I have been asked to prove the following result:
$$\operatorname{res}(A(ax),B(ax)) = a^{de}\operatorname{res}(A(x),B(x))$$
where $a,e$ are the degrees of the polynomials $A(x)$ and $B(x)$, using the fact that $\sum(i-\sigma(i))=0$. Furthermore, we are given the hint that the product on the main diagonal $a_{1,1}\cdot . . . \cdot a_{n+m,n+m}$ has degree nm.
I understand it has something to do with the permutation with the entries. However, there is clearly a point I am missing.
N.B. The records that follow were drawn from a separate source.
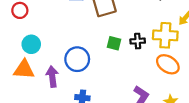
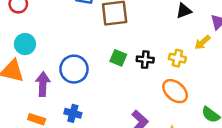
yellow cross: (165, 35) -> (177, 58), size x0.6

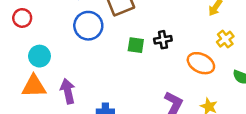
yellow cross: (177, 58) -> (225, 39), moved, turned -35
blue circle: (74, 69) -> (88, 26), moved

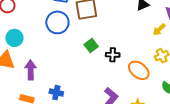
black cross: (163, 40) -> (113, 55), moved
green square: (136, 45) -> (91, 45), turned 32

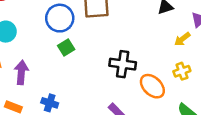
green square: (91, 45) -> (66, 48), moved
black cross: (113, 55) -> (123, 64), size x1.5

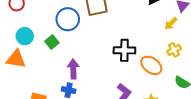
green square: (66, 48) -> (52, 42), moved
purple arrow: (21, 72) -> (73, 69), moved

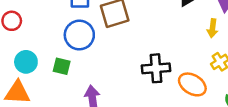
yellow arrow: (171, 23) -> (212, 28), turned -32
green square: (52, 42) -> (62, 66), turned -32

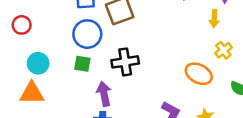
green square: (62, 66) -> (82, 64), moved
black cross: (156, 68) -> (125, 62), moved

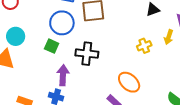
yellow cross: (223, 50) -> (144, 46), moved
orange ellipse: (199, 74) -> (129, 82), moved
Very grateful if someone could thoroughly explain their solution.
Before we begin, a note on my convention for Sylvester matrices: I take the version with $e$ columns of $a_i$s followed by $d$ columns of $b_j$s.
Recall that $\det M = \sum_{\sigma\in S_n} \operatorname{sgn}(\sigma)\prod_{i=1}^n m_{i\sigma(i)}$ for a $n\times n$ matrix $M$. Letting $S$ be the Sylvester matrix of the polynomials $A(x)$ and $B(x)$ and $T$ be the Sylvester matrix of the polynomials $A(ax)$ and $B(ax)$, I claim that $$\prod_{i=1}^n t_{i\sigma(i)} = a^{de}\prod_{i=1}^n s_{i\sigma(i)}.$$
The big observation to make here is that when $s_{ij}\neq 0$, then $t_{ij}=a^{i-j}s_{ij}$ or $t_{ij}=a^{i-j+e}s_{ij}$, depending on whether $j\leq e$ or not. Here's an example to help you see this, where $A$ is of degree $3$ and $B$ is of degree $2$: $$S= \begin{pmatrix} a_0 & & b_0 & & \\ a_1 & a_0 & b_1 & b_0 & \\ a_2 & a_1 & b_2 & b_1 & b_0 \\ a_3 & a_2 & & b_2 & b_1 \\ & a_3 & & & b_2 \end{pmatrix}, T= \begin{pmatrix} a_0 & & b_0 & & \\ aa_1 & a_0 & ab_1 & b_0 & \\ a^2a_2 & aa_1 & a^2b_2 & ab_1 & b_0 \\ a^3a_3 & a^2a_2 & & a^2b_2 & ab_1 \\ & a^3a_3 & & & a^2b_2 \end{pmatrix}.$$
We therefore obtain $$\prod_{i=1}^n t_{i\sigma(i)} = \left(\prod_{i=1}^{e} a^{i-\sigma(i)}s_{i\sigma(i)}\right)\left(\prod_{i=e+1}^{d+e} a^{i-\sigma(i)+e}s_{i\sigma(i)}\right)=a^{de} \prod_{i=1}^n a^{i-\sigma(i)}s_{i\sigma(i)},$$ which simplifies to $$\prod_{i=1}^n t_{i\sigma(i)} = a^{de} \prod_{i=1}^n s_{i\sigma(i)}$$ from the fact $\sum i-\sigma(i)=0$.